• [TASK INSTRUCTIONS]:
Each line below needs to be returned exactly. Skip any picture.
(SUPPLIED DATA begins)
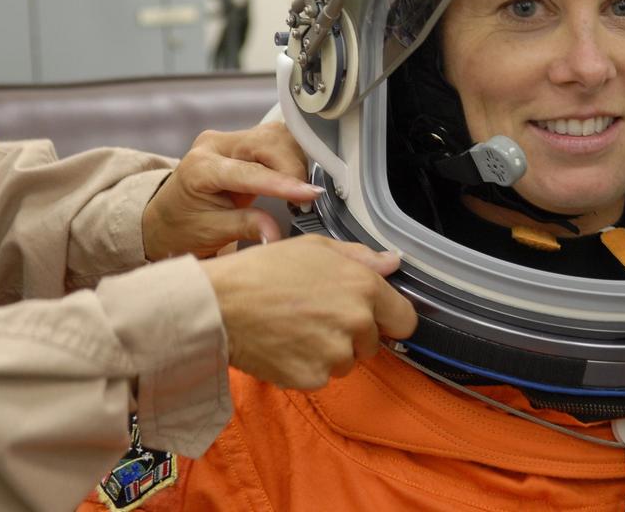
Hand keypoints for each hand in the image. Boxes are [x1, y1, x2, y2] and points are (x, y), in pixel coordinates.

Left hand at [142, 123, 322, 259]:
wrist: (169, 216)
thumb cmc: (183, 225)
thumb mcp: (211, 231)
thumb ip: (246, 227)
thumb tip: (276, 234)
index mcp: (200, 166)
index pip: (250, 171)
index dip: (283, 182)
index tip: (310, 195)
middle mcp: (216, 145)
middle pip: (268, 142)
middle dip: (293, 168)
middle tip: (307, 198)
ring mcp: (231, 139)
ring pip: (277, 136)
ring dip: (296, 161)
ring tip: (301, 191)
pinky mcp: (245, 141)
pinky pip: (277, 140)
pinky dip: (292, 158)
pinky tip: (296, 179)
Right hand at [199, 235, 417, 388]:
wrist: (218, 304)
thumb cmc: (263, 270)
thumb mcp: (315, 247)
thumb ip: (360, 257)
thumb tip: (392, 263)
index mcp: (364, 287)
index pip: (405, 320)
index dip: (389, 319)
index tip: (374, 317)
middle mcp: (357, 322)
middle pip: (373, 343)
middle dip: (353, 334)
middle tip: (318, 316)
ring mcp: (335, 353)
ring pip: (347, 361)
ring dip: (331, 351)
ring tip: (297, 329)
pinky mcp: (312, 378)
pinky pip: (322, 377)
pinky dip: (308, 366)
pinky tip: (285, 345)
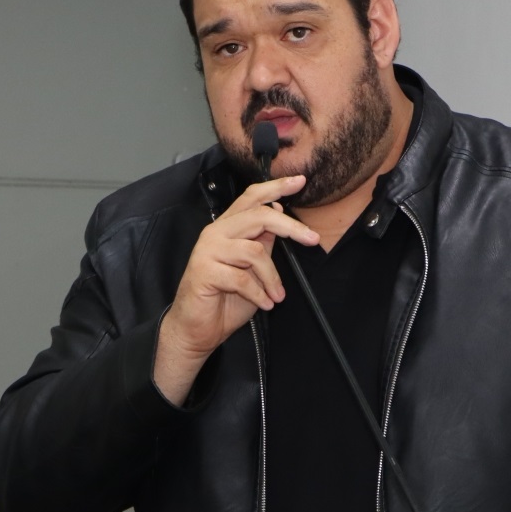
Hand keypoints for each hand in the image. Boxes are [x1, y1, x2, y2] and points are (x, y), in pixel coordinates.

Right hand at [154, 175, 319, 402]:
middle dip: (290, 227)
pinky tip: (265, 304)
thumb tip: (279, 217)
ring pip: (254, 252)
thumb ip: (263, 245)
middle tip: (313, 240)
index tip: (300, 181)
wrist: (197, 330)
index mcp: (227, 228)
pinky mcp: (204, 272)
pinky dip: (260, 294)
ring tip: (277, 296)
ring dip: (272, 278)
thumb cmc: (225, 301)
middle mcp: (215, 233)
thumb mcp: (253, 271)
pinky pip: (242, 279)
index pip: (252, 198)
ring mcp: (207, 251)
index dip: (276, 188)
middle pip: (258, 216)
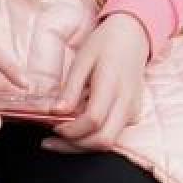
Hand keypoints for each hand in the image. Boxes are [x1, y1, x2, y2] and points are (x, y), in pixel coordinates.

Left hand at [45, 13, 149, 152]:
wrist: (133, 37)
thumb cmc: (104, 44)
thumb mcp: (82, 59)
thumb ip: (71, 87)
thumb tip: (55, 112)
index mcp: (112, 85)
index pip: (94, 119)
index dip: (72, 129)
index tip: (52, 126)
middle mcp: (127, 103)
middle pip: (104, 140)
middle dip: (75, 146)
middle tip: (50, 142)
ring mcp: (133, 111)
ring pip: (109, 142)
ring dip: (82, 145)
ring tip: (58, 139)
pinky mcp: (133, 115)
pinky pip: (112, 133)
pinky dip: (92, 136)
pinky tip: (75, 128)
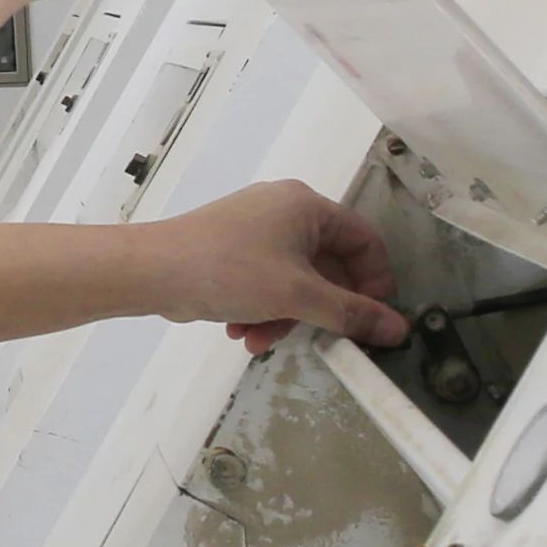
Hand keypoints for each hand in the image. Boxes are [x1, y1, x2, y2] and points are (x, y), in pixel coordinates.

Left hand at [135, 183, 407, 352]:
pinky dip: (260, 309)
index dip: (375, 282)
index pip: (364, 240)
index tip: (374, 319)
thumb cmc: (228, 271)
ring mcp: (254, 229)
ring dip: (284, 317)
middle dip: (318, 310)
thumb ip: (350, 314)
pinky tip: (240, 332)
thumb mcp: (297, 296)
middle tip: (318, 339)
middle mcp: (283, 210)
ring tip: (259, 340)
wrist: (149, 271)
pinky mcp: (231, 250)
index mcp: (306, 206)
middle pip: (327, 266)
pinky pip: (265, 282)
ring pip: (294, 281)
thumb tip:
(SUPPLIED DATA ends)
• [ANSWER BOX]:
Hand keypoints for each hand in the image. Boxes are [x1, y1, x2, y2] and points are (x, y), in pixel coordinates.

Left hand at [142, 123, 322, 259]:
wrist: (169, 216)
thumb cmc: (183, 225)
thumb mcp: (211, 231)
thumb ip: (246, 227)
thumb tip: (276, 234)
index mcp: (200, 166)
index pip: (250, 171)
index dip: (283, 182)
index tip: (310, 195)
middle mcp: (216, 145)
middle pip: (268, 142)
middle dip: (293, 168)
middle tip: (307, 198)
ring mcp: (231, 139)
ring pip: (277, 136)
ring dip: (296, 161)
ring tip: (301, 191)
pinky mcp: (245, 141)
pinky pip: (277, 140)
pinky dip: (292, 158)
pinky tip: (296, 179)
Right hand at [199, 235, 417, 388]:
wrist: (218, 304)
thumb cmc: (263, 270)
thumb mcp: (315, 247)
thumb ip: (360, 257)
thumb tip: (392, 263)
index mcp: (364, 287)
index pip: (405, 320)
index dip: (389, 319)
index tip: (374, 317)
middle mcp: (357, 322)
middle pip: (373, 343)
middle dip: (353, 334)
middle tip: (318, 316)
ring mcp: (335, 353)
ring pip: (347, 361)
ring dip: (331, 351)
ring tip: (297, 329)
pinky mcp: (312, 378)
pinky pip: (322, 377)
pinky dip: (308, 366)
pinky tip: (285, 345)
Hand keypoints for each hand in the image. Boxes are [x1, y1, x2, y2] and points are (x, y), in pixel coordinates.

Right hand at [154, 175, 319, 402]:
middle dip: (290, 227)
pinky tip: (265, 304)
thumb tip: (279, 217)
ring pip: (254, 252)
thumb ip: (263, 245)
middle tip: (313, 240)
index tip: (300, 181)
wrist: (197, 330)
index mcp: (227, 228)
pinky mcp: (204, 272)
pinky dip: (260, 294)
ring tip: (277, 296)
ring dip: (272, 278)
thumb cmc: (225, 301)
middle mcp: (215, 233)
thumb mcp: (253, 271)
pinky pip: (242, 279)
index pip: (252, 198)
ring mcp: (207, 251)
index dip: (276, 188)
middle pip: (258, 216)
Hand keypoints for each hand in the image. Boxes are [x1, y1, x2, y2] and points are (x, y), in pixel coordinates.

Left hand at [45, 13, 149, 152]:
wrist: (133, 37)
thumb cmc: (104, 44)
thumb mcp: (82, 59)
thumb ip: (71, 87)
thumb tip: (55, 112)
index mcp: (112, 85)
index pip: (94, 119)
index dip: (72, 129)
index tip: (52, 126)
middle mcp: (127, 103)
middle pip: (104, 140)
middle dip: (75, 146)
middle tip: (50, 142)
ring mcp: (133, 111)
ring pip: (109, 142)
ring dip: (82, 145)
ring tip: (58, 139)
pinky mcp: (133, 115)
pinky pip: (112, 133)
pinky dip: (92, 136)
pinky tip: (75, 128)
Hand keypoints for each hand in the image. Boxes are [x1, y1, x2, y2] and points are (x, y), in pixel coordinates.

Left hand at [135, 183, 407, 352]:
pinky dip: (260, 309)
index dip: (375, 282)
index pip: (364, 240)
index tip: (374, 319)
thumb cmc: (228, 271)
ring mcp: (254, 229)
ring dip: (284, 317)
middle dip: (318, 310)
thumb ip: (350, 314)
pinky tip: (240, 332)
thumb mcp: (297, 296)
middle tip: (318, 339)
middle mcp: (283, 210)
ring tip: (259, 340)
wrist: (149, 271)
pinky mcp: (231, 250)
index mcp: (306, 206)
middle pip: (327, 266)
pinky pip: (265, 282)
ring pip: (294, 281)
thumb tip:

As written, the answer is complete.